The Korean artist Do-Ho Suh has established an international reputation in the last few years with exhibitions in New York, London, and Tokyo; he also represented South Korea at the 2001 Venice Biennale. How appropriate, then, that what has become his signature work to date metaphorically delves into the exigencies and melancholia of travel. Suh’s Seoul Home/L.A. Home/New York Home/Baltimore Home/London Home/Seattle Home (1999) is a billowing canopy of celadon silk suspended from the ceiling, representing his parents’ house in Seoul in all its particulars. Ghostly and fragile, this shadow building evokes home and also homesickness or deracination, as the unraveling title (referring to all of its exhibition venues) suggests. In an age when the demands of showing worldwide make many artists perforce into frequent flyers, the work conveys a certain bemused humor as well as wistfulness.

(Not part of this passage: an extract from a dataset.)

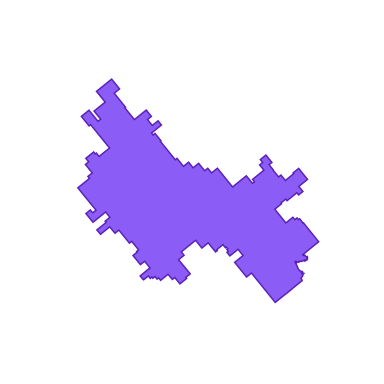 outline of Yalgoo, Western Australia, Australia, rotated 321°
{"feature_id": "25037944B40013954886351", "entity_name": "Yalgoo", "entity_type": "district", "adm_level": 2, "iso_a3": "AUS", "parent_name": "Australia", "parent_adm1": "Western Australia", "projection": "natural_earth1", "projection_center": [117.321, -28.488], "detail": "fine", "context": "isolated", "style": "filled", "palette": "violet", "viewbox_px": 384, "rotation_deg": 321, "n_neighbors": 0, "source": "geoboundaries", "source_scale": "gbopen_adm2", "svg_char_len": 5643}
<svg xmlns="http://www.w3.org/2000/svg" viewBox="0 0 384 384"><g transform="rotate(321 192 192)"><path d="M200.6,63.3L200.6,53.7L181.1,53.7L181.1,67.5L166.8,67.5L166.9,77.9L163.4,77.9L163.4,63.6L153.6,63.6L153.6,75.9L155.6,75.9L155.6,77.7L155.6,78.1L155.6,81.3L155.6,101.6L155.7,105.9L155.3,105.9L147.3,105.9L142.2,105.9L142.2,101.6L140.8,101.6L140.8,99.0L135.6,99.0L130.7,99.0L130.7,103.5L126.5,103.5L126.5,106.2L126.5,114.4L120.9,114.4L120.9,116.9L105.9,116.9L105.9,126.3L106.0,145.7L101.7,145.7L101.7,142.0L96.0,142.0L96.0,146.6L96.0,153.2L112.3,153.2L112.3,160.0L106.1,160.0L106.1,161.6L94.2,161.6L94.3,167.3L106.1,167.3L106.2,175.6L111.2,175.6L111.2,182.5L111.2,184.2L111.2,192.4L114.1,192.4L114.1,203.4L111.5,203.4L111.5,204.2L106.2,204.2L106.2,216.0L111.6,216.0L111.6,224.5L110.9,224.5L110.9,224.8L110.3,224.8L110.3,224.5L100.1,224.6L98.9,224.6L98.9,228.7L99.2,228.7L99.2,229.8L102.3,229.8L105.2,229.8L105.2,232.9L107.3,232.8L107.3,234.4L110.0,234.4L110.0,235.8L110.0,237.7L112.0,237.7L112.0,239.2L112.0,240.9L121.6,240.9L121.7,247.6L124.8,247.6L124.8,255.8L125.0,255.8L125.9,255.8L128.5,255.8L131.2,255.8L133.4,255.8L133.4,254.5L139.1,254.5L139.0,240.8L139.0,236.2L139.4,236.2L146.0,236.2L146.0,232.2L145.9,231.8L146.0,231.8L150.8,231.8L152.9,231.8L154.2,231.8L159.8,231.8L164.4,231.8L164.4,240.0L164.4,241.8L172.6,241.7L172.6,242.2L172.6,243.9L172.6,244.3L172.6,245.6L172.6,246.0L172.6,246.5L172.6,253.4L174.9,253.4L174.9,252.4L178.5,252.4L180.0,252.4L182.9,252.4L182.9,254.6L182.9,255.0L182.9,255.8L182.9,256.4L184.0,256.4L184.0,258.7L182.9,258.7L182.9,260.9L181.2,260.9L181.2,265.5L187.0,265.5L191.3,265.5L191.7,265.5L191.7,273.5L189.9,273.5L180.9,273.5L180.9,292.4L187.2,292.4L187.2,294.3L187.2,298.6L187.2,303.7L187.2,306.9L187.2,318.2L187.2,322.2L187.2,324.5L187.2,327.3L187.2,330.2L189.1,330.2L190.4,330.2L191.3,330.2L193.1,330.2L195.3,330.2L196.2,330.2L196.6,330.2L198.4,330.2L199.3,330.2L200.2,330.2L202.0,330.3L204.2,330.3L204.6,330.3L205.1,330.3L206.0,330.3L206.4,330.3L206.8,330.3L208.6,330.3L209.5,330.2L211.3,330.2L213.0,330.2L213.9,330.2L215.7,330.2L216.5,330.2L221.9,330.2L222.0,330.1L222.0,329.9L222.1,329.7L222.1,329.4L222.2,329.2L222.3,328.8L222.3,328.7L222.3,328.3L222.4,328.0L222.5,327.6L222.8,327.5L223.1,327.3L223.4,327.2L223.6,327.3L223.9,327.1L224.4,327.1L224.6,327.0L224.7,326.9L225.1,326.8L225.2,326.7L225.4,326.8L225.6,326.6L225.8,326.4L225.9,326.1L226.2,326.0L226.2,325.8L226.1,325.6L226.4,325.4L226.8,325.5L227.0,325.6L227.7,325.6L227.4,325.2L227.4,325.3L227.2,325.4L226.5,325.2L226.4,324.9L226.7,324.6L226.7,324.3L226.5,324.1L226.3,324.3L226.3,324.7L226.2,324.7L226.1,324.2L226.2,323.8L226.2,323.5L226.5,323.3L226.6,323.6L227.1,323.8L227.6,323.8L227.7,323.5L227.7,323.1L226.9,322.7L226.7,321.8L226.7,321.5L226.2,321.1L226.1,320.6L226.2,320.3L226.1,320.0L226.1,319.7L226.2,319.1L226.2,318.8L226.3,318.3L226.3,318.0L226.3,317.7L226.5,317.5L226.6,317.4L226.6,317.1L226.6,316.9L226.8,316.7L226.9,316.4L227.1,316.0L227.0,315.8L227.1,315.5L227.1,315.3L227.1,315.1L227.2,314.9L227.4,314.3L227.6,314.0L227.5,313.7L227.6,313.4L227.6,313.2L227.6,312.8L227.7,312.7L227.9,312.6L228.0,312.8L228.3,312.9L228.8,312.8L228.8,312.6L228.9,312.4L228.3,312.2L228.0,311.7L228.1,311.2L228.3,310.9L228.6,310.9L228.9,310.9L229.1,311.1L229.1,311.4L229.0,311.5L228.9,311.4L229.0,311.6L229.3,312.0L229.8,312.7L230.2,313.2L230.7,313.7L231.1,313.8L231.3,313.5L231.5,313.4L231.9,313.5L232.2,313.9L232.3,314.0L232.5,314.1L233.0,314.3L233.3,314.5L233.2,314.6L233.3,314.7L233.4,314.8L233.7,314.8L233.9,314.8L234.1,315.0L234.6,315.3L234.9,315.4L235.0,315.5L235.4,315.5L235.6,315.4L235.8,315.5L236.7,315.6L236.6,315.8L236.7,316.1L236.9,316.3L236.5,316.4L236.3,316.6L236.6,316.7L236.9,316.8L237.1,316.8L237.5,317.0L237.9,316.9L238.3,317.0L238.4,316.8L238.3,316.7L238.7,316.5L239.1,316.6L238.9,316.8L239.0,317.0L239.3,317.0L239.6,316.7L239.9,316.2L239.7,316.1L239.7,315.9L240.0,315.8L240.1,315.7L240.3,315.6L240.4,315.4L240.6,315.5L240.8,315.3L240.9,314.8L240.7,314.8L240.4,314.6L240.0,314.6L240.0,314.0L239.9,312.9L239.6,312.4L240.0,312.5L240.0,312.3L239.7,311.9L239.4,311.7L239.2,311.4L239.0,311.8L238.8,311.7L238.7,311.6L238.6,311.4L238.9,311.2L238.9,310.8L238.7,310.7L238.6,310.4L240.0,310.4L241.3,310.4L242.6,310.4L243.9,310.4L245.3,310.4L246.6,310.4L247.5,310.4L248.8,310.4L250.1,310.4L251.5,310.4L252.8,310.4L254.1,310.4L255.0,310.4L256.3,310.4L257.7,310.4L259.1,310.4L259.2,286.1L258.7,286.1L258.7,285.1L258.8,283.5L258.8,282.8L258.8,281.2L258.8,280.5L258.7,280.4L257.3,280.4L257.3,278.2L254.5,278.2L254.5,275.1L245.5,275.1L245.5,270.1L245.5,267.5L245.5,265.2L245.5,262.9L245.5,257.5L247.7,257.5L249.6,257.5L251.8,257.5L254.0,257.5L254.0,256.5L256.0,256.5L257.9,256.5L258.2,256.5L260.4,256.5L260.4,258.6L263.7,258.6L266.6,258.6L270.2,258.6L273.0,258.6L273.0,261.4L275.6,261.4L278.5,261.4L278.5,254.9L282.1,254.9L285.7,254.9L288.0,254.9L289.7,254.9L289.7,246.6L289.8,240.8L282.5,240.8L282.5,241.8L277.0,241.8L275.9,241.8L271.8,241.8L271.8,238.9L271.8,234.8L268.8,234.8L268.8,225.5L269.1,225.5L269.1,219.3L272.7,219.3L272.7,209.8L265.5,209.8L265.5,213.5L261.6,213.5L261.6,220.3L260.1,220.3L257.9,220.3L255.7,220.3L253.5,220.3L251.5,220.3L247.0,220.3L247.0,223.3L244.4,223.3L244.4,213.6L226.7,213.6L226.7,189.5L219.2,189.5L219.2,183.5L215.2,183.5L215.2,173.9L208.1,173.9L208.1,166.7L204.6,166.7L201.5,166.7L201.5,158.2L201.5,156.4L199.3,156.4L199.3,132.7L200.1,132.7L200.1,123.2L197.6,123.2L197.6,120.7L210.4,120.7L210.4,115.3L203.0,115.3L203.0,107.7L208.0,107.7L208.0,99.5L202.7,99.5L199.2,99.5L192.8,99.5L192.8,90.6L192.8,84.3L193.7,84.3L193.7,66.3L200.6,66.3L200.6,63.3Z" fill="#8b5cf6" stroke="#5b21b6" stroke-width="1.5"/></g></svg>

Reversing the transcontinental poles, Suh later recreated to scale his New York apartment for a show in Seoul; when the installation, called 348 West 22nd St., Apt. A, New York, NY 10011, traveled to Tokyo, he added the outside hallway. In its latest incarnation (at NYC’s Lehmann Maupin, through July 18), Suh incorporates the stairs leading to the next story. Unlike the floating Seoul Home…, Suh’s latest model allows the visitor to walk through it; the silhouettes of other "guests" are visible through the translucent nylon fabric that the artist employs. Painstakingly sewn like a garment, the nylon surfaces are by turns taut and slightly flaccid, endowing the spaces with a bodily vulnerablility. "I’m interested in portable space," Suh remarks. "I want to carry this thing with me, overcoming geographical and cultural differences. When I first showed Seoul Home… in L.A., I literally packed the entire piece in two suitcases."